**Brief:** Find each line below containing the word "Variables" and copy it.

# # # # # # #

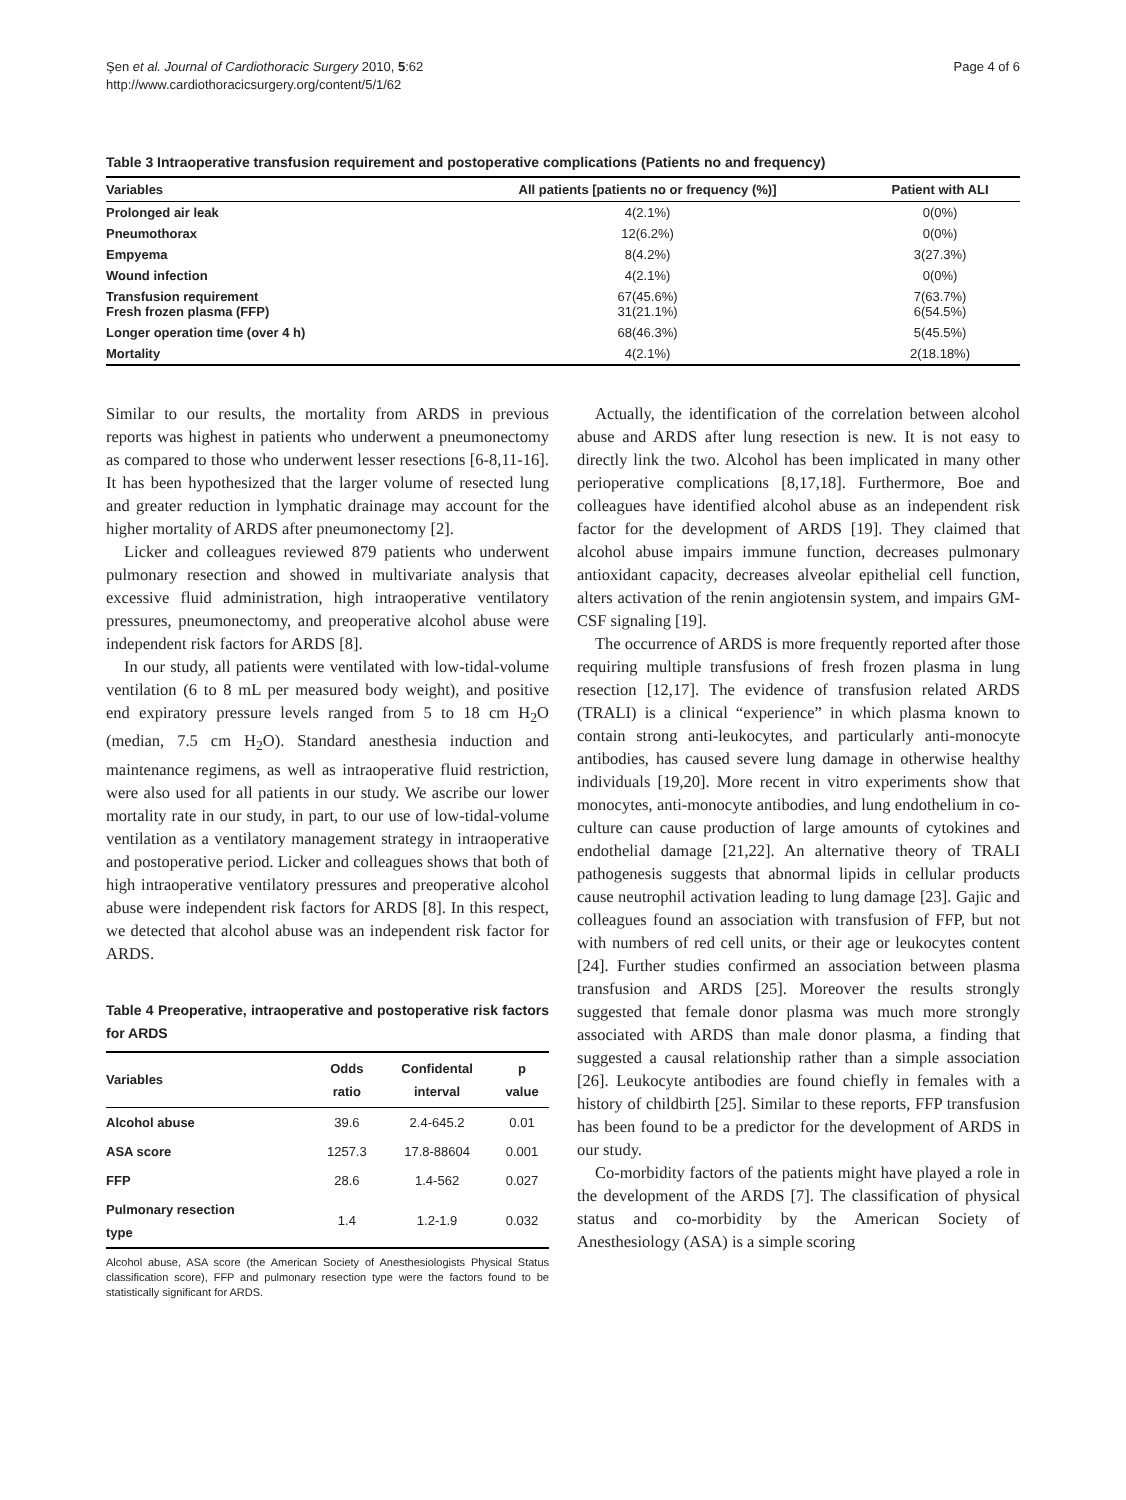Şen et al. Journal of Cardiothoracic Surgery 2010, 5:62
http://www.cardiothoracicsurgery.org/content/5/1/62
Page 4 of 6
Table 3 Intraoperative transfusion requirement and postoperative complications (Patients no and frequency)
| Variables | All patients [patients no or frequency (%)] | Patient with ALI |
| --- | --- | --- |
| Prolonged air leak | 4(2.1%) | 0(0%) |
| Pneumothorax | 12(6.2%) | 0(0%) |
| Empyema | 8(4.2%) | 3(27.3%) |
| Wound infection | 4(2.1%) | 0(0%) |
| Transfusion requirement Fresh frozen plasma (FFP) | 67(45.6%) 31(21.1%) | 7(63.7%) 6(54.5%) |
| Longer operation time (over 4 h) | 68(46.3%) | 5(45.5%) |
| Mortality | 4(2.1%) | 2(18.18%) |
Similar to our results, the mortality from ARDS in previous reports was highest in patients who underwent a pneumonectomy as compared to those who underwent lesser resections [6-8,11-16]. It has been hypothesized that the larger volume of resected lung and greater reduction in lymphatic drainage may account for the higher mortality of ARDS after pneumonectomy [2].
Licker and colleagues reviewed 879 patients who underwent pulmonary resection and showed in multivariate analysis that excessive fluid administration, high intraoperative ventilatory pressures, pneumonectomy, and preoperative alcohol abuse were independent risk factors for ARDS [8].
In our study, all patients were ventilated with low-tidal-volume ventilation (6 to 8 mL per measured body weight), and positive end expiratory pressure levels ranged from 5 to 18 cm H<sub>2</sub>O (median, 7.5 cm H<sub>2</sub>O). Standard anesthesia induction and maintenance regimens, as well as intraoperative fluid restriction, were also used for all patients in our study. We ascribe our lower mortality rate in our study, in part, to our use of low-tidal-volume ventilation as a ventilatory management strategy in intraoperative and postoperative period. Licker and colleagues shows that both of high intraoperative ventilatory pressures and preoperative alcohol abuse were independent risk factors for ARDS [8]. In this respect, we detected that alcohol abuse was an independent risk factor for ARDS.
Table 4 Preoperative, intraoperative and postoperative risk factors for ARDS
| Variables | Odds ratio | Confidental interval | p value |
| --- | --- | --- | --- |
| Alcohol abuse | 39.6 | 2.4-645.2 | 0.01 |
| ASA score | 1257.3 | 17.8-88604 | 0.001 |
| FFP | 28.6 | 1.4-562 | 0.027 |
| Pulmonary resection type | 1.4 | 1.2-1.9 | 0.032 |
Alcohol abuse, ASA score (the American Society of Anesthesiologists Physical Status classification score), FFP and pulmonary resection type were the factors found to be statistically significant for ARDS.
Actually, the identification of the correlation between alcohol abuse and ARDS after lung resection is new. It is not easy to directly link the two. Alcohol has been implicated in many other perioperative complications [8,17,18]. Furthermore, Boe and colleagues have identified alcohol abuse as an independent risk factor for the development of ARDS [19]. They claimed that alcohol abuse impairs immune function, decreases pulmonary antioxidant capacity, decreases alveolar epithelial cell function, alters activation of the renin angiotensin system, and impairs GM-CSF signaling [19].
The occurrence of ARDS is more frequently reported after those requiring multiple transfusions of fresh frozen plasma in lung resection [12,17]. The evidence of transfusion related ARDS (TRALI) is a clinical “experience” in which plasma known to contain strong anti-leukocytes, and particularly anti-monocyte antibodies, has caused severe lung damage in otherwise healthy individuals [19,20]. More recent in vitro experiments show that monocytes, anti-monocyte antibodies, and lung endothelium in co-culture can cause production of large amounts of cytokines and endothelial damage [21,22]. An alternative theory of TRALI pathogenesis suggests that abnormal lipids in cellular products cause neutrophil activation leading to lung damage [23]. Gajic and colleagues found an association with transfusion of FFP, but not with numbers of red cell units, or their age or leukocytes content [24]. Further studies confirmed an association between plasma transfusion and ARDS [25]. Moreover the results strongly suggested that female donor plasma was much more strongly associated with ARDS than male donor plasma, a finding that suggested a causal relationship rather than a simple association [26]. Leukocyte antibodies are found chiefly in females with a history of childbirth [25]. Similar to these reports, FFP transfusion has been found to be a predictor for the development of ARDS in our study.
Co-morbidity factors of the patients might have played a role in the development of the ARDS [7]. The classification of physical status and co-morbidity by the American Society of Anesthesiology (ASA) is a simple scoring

# # # # # # #

**Output for this exercise:**
| Variables | All patients [patients no or frequency (%)] | Patient with ALI |
| Variables | Odds ratio | Confidental interval | p value |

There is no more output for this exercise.